TRY IT:
Transcribe the entries below exactly from their first line through the line containing "pen holder: present", and let no picture into the copy.

Images with changed objects:
────────────────

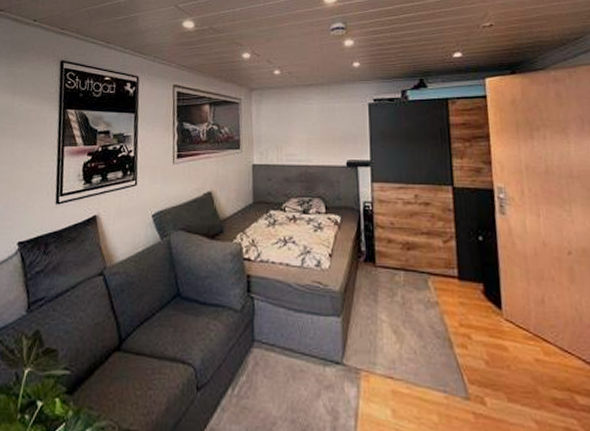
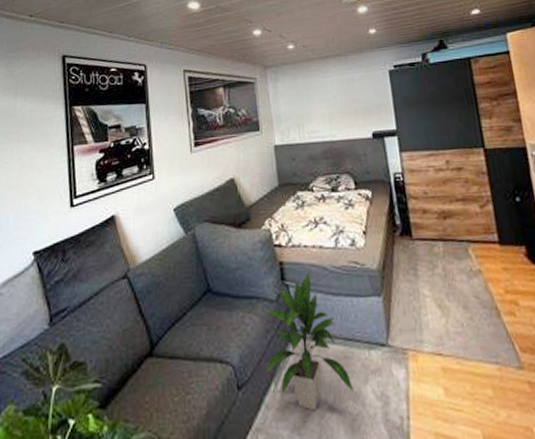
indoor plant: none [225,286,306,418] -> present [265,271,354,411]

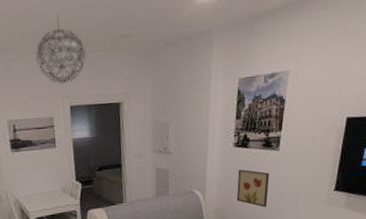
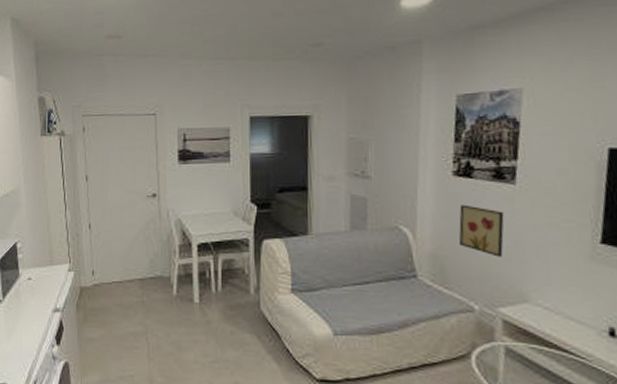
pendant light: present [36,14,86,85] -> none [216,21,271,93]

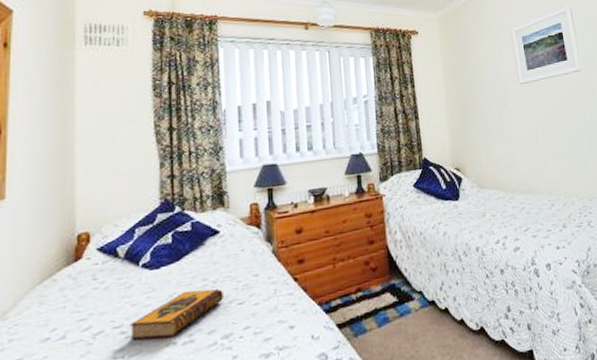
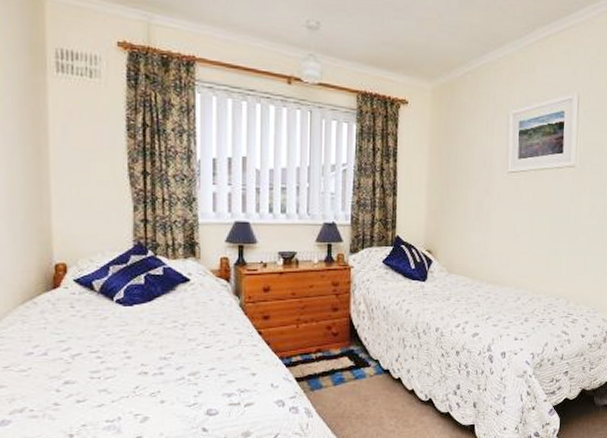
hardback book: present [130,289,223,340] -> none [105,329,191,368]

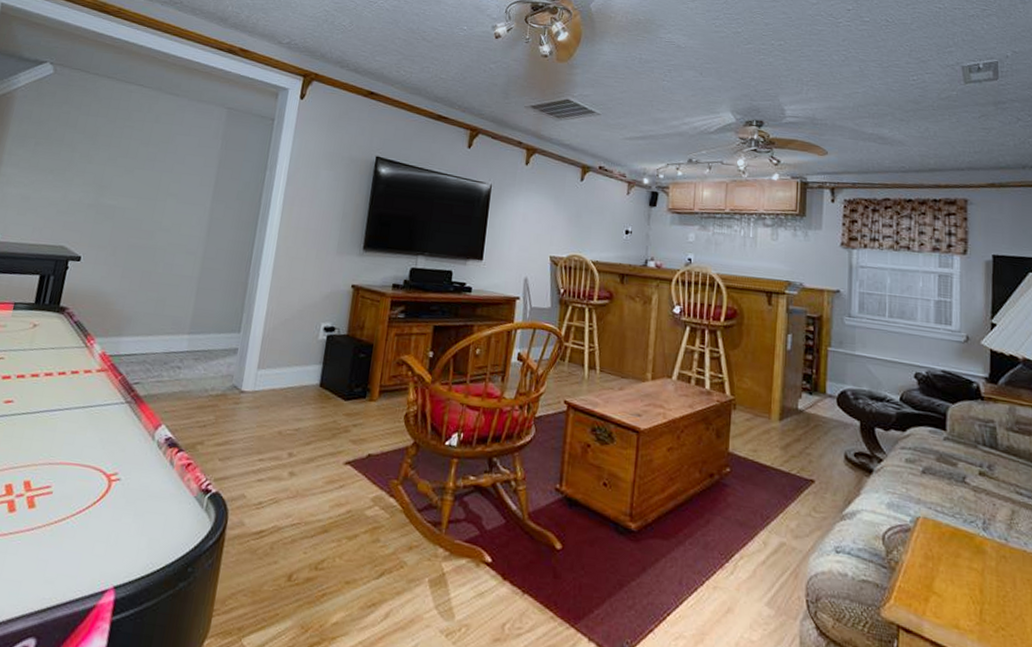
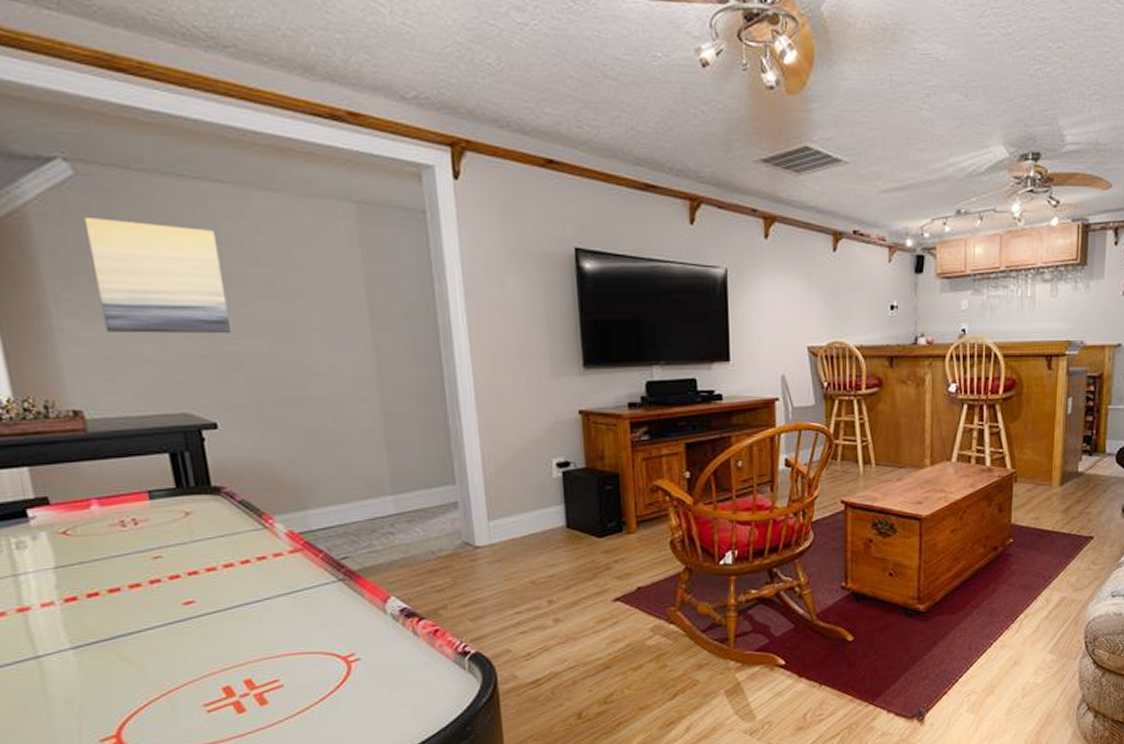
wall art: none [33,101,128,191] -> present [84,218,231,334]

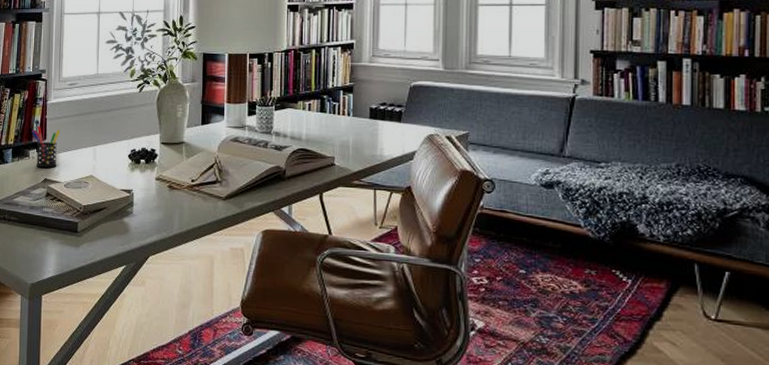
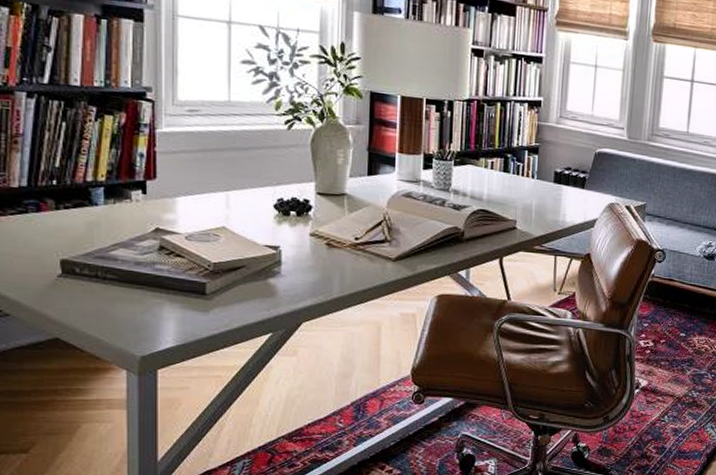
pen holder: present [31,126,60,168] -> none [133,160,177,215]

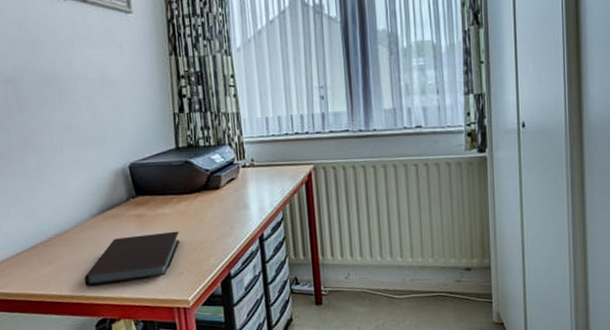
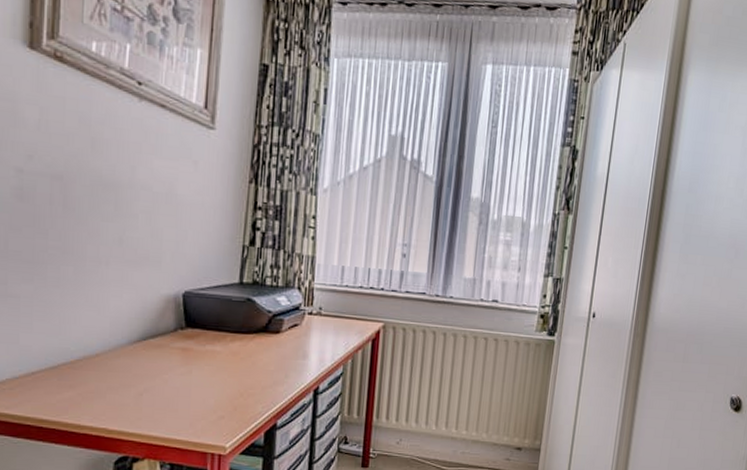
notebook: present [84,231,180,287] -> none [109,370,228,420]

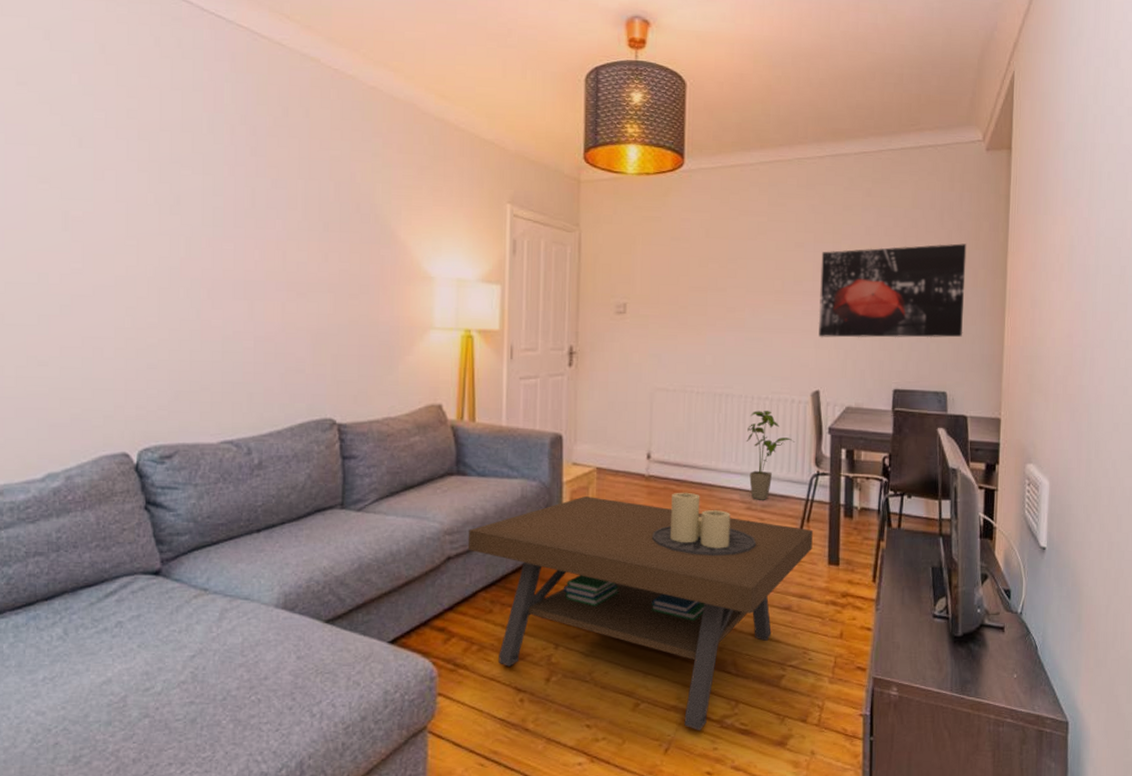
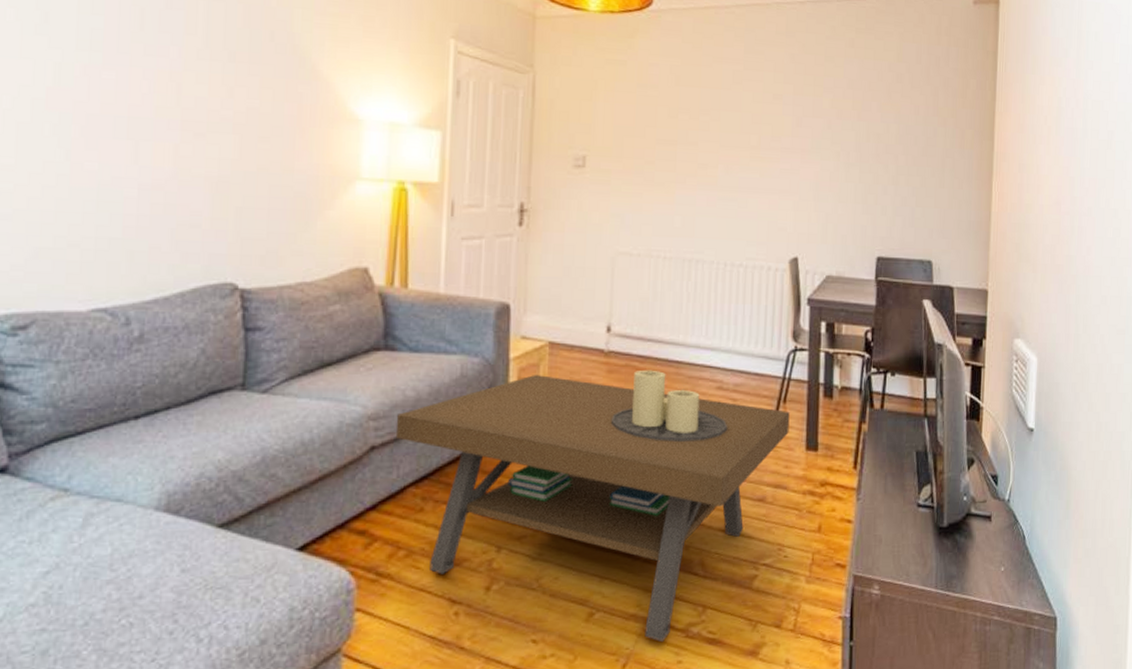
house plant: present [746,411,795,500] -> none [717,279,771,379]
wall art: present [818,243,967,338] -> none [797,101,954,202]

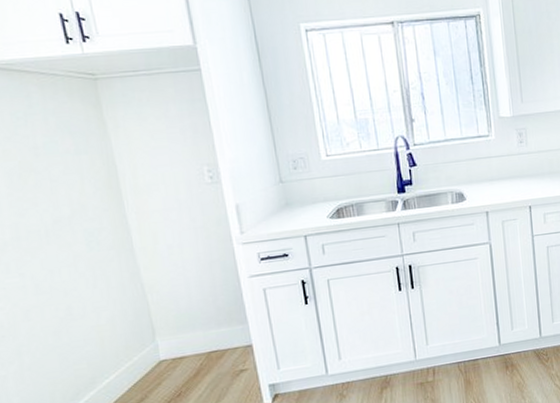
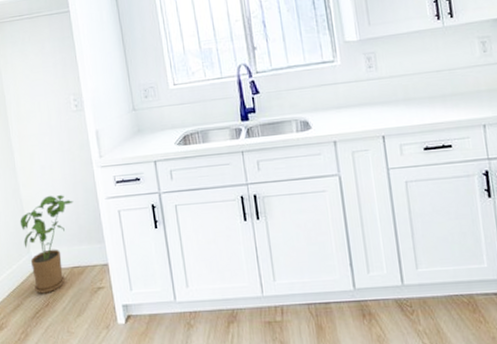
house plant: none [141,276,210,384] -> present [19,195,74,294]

────────────────

WRITTEN RESPONSE:
indoor plant: none [225,286,306,418] -> present [265,271,354,411]

pendant light: present [36,14,86,85] -> none [216,21,271,93]

hardback book: present [130,289,223,340] -> none [105,329,191,368]

wall art: none [33,101,128,191] -> present [84,218,231,334]

pen holder: present [31,126,60,168] -> none [133,160,177,215]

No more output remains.